Auch dem Sitz der provisorischen Rebellenregierung Bengasi im Osten des Landes drohen schwere Angriffe. Einige Anwohner fürchten ein Blutbad, andere glauben immer noch an einen Sieg der Aufständischen. Die libysche Armee hatte den Bewohnern bis Mittwoch Mitternacht (Ortszeit) ein Ultimatum zum Verlassen der Stadt gesetzt. Gaddafi sagte einem libanesischen Fernsehsender, er erwarte keine Schlacht um Bengasi. Das libysche Volk habe geholfen, die "El-Kaida-Elemente" aus der Stadt zu vertreiben. Gaddafi verkündet immer wieder, dass die Aufstände in seinem Land von dem Terrornetzwerk El-Kaida gesteuert würden.

Das libysche Staatsfernsehen verkündete am Mittwoch die Einnahme der Stadt Adschdabija durch Regierungstruppen. Die Stadt liegt rund 160 Kilometer südlich von Bengasi. Das Internationale Rote Kreuz zog wegen des Vormarschs der Regierungstruppen seine Mitarbeiter aus Bengasi ab.

Angst vor Völkermord

Libyens Vizebotschafter Ibrahim Dabbashi fürchtet jedoch einen Völkermord. "Gaddafi hat den Verstand verloren. Er greift mit Kampfflugzeugen Zivilisten in dichtbewohnten Städten an", sagte er am Mittwoch in New York. Dabbashi hatte sich vor einem Monat von Gaddafi losgesagt. "Wenn die Weltgemeinschaft nicht sofort handelt, dann wird es einen furchtbaren Völkermord geben".

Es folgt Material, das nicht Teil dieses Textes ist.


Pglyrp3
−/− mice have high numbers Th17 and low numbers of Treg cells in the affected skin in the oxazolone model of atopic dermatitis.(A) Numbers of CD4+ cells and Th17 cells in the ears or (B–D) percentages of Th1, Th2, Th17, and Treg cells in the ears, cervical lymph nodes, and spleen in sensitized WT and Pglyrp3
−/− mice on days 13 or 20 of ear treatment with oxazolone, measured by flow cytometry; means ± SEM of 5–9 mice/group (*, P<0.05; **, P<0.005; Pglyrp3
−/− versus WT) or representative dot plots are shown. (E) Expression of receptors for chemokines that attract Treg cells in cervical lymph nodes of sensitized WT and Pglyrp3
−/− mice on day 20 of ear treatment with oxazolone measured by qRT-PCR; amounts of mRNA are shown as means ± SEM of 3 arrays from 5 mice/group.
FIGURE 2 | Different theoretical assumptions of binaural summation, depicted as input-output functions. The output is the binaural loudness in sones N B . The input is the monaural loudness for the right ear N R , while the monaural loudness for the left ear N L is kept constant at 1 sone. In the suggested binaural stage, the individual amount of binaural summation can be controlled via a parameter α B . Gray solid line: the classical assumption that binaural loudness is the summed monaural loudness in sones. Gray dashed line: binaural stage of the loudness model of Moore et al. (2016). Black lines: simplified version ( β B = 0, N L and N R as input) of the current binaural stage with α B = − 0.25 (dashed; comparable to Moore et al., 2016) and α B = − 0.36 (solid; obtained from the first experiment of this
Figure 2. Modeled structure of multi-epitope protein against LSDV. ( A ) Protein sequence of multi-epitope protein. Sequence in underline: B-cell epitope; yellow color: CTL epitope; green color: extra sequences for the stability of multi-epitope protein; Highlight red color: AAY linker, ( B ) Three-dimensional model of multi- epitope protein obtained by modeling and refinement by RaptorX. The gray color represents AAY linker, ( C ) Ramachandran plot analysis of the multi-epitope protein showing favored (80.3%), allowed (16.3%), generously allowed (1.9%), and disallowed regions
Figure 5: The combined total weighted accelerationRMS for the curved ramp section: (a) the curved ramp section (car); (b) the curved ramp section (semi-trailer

Auch UN-Generalsekretär Ban Ki-Moon zeigte sich "sehr besorgt" darüber, dass Gaddafi Angriffe auf Bengasi vorbereite, sagte ein Sprecher. Er forderte einen sofortigen Waffenstillstand. "Die Bombardierung eines solchen urbanen Zentrums bedroht massiv das Leben von Zivilisten", erklärte der Sprecher des UN-Generalsekretärs.

Warten auf eine UN-Entscheidung

Anti-Gaddafi Demonstranten fordern Flugverbotszone über Libyen in Bengasi (Foto: dapd)
Hoffen auf ein Flugverbot: Gaddafi-Gegner in BengasiBild: dapd

Nach wochenlangen Verhandlungen um ein Flugverbot über Libyen will der Sicherheitsrat der Vereinten Nationen am Donnerstag eine Entscheidung fällen. Dabei sollen die Mitglieder über einen entsprechenden Resolutionsentwurf abstimmen. Damit könnte die Staatengemeinschaft Luftangriffe der libyschen Regierungstruppen auf Rebellen und Zivilisten verhindern.

Ob eine Entscheidung zustande kommt, ist jedoch noch völlig offen. Die 15 Mitglieder des höchsten UN-Gremiums, vor allem die fünf Veto-Mächte, sind sich uneins: Frankreich und Großbritannien befürworten eine militärische Intervention, die USA zögern. China und Russland sind gegen ein internationales Eingreifen und könnten ihr Veto einlegen.

Auch Deutschland, derzeit nicht-ständiges Mitglied im höchsten Sicherheitsgremium der UN, stellt sich gegen eine Flugverbotszone. "Ich will nicht, dass deutsche Soldaten in einen Krieg in Libyen verwickelt werden", bekräftigte Außenminister Guido Westerwelle (FDP) seine Haltung im Deutschlandfunk. Deutschland bleibe jedoch nicht tatenlos, sondern arbeite daran, den politischen Druck auf das Gaddafi-Regime durch harte Sanktionen zu erhöhen.

Die Arabische Liga befürwortet die Einrichtung einer Flugverbotszone. Der libanesische UN-Vertreter im Sicherheitsrat, Nawaf Salam, sagte, mehrere arabische Staaten seien bereit an der Durchsetzung der Maßnahme mitzuwirken.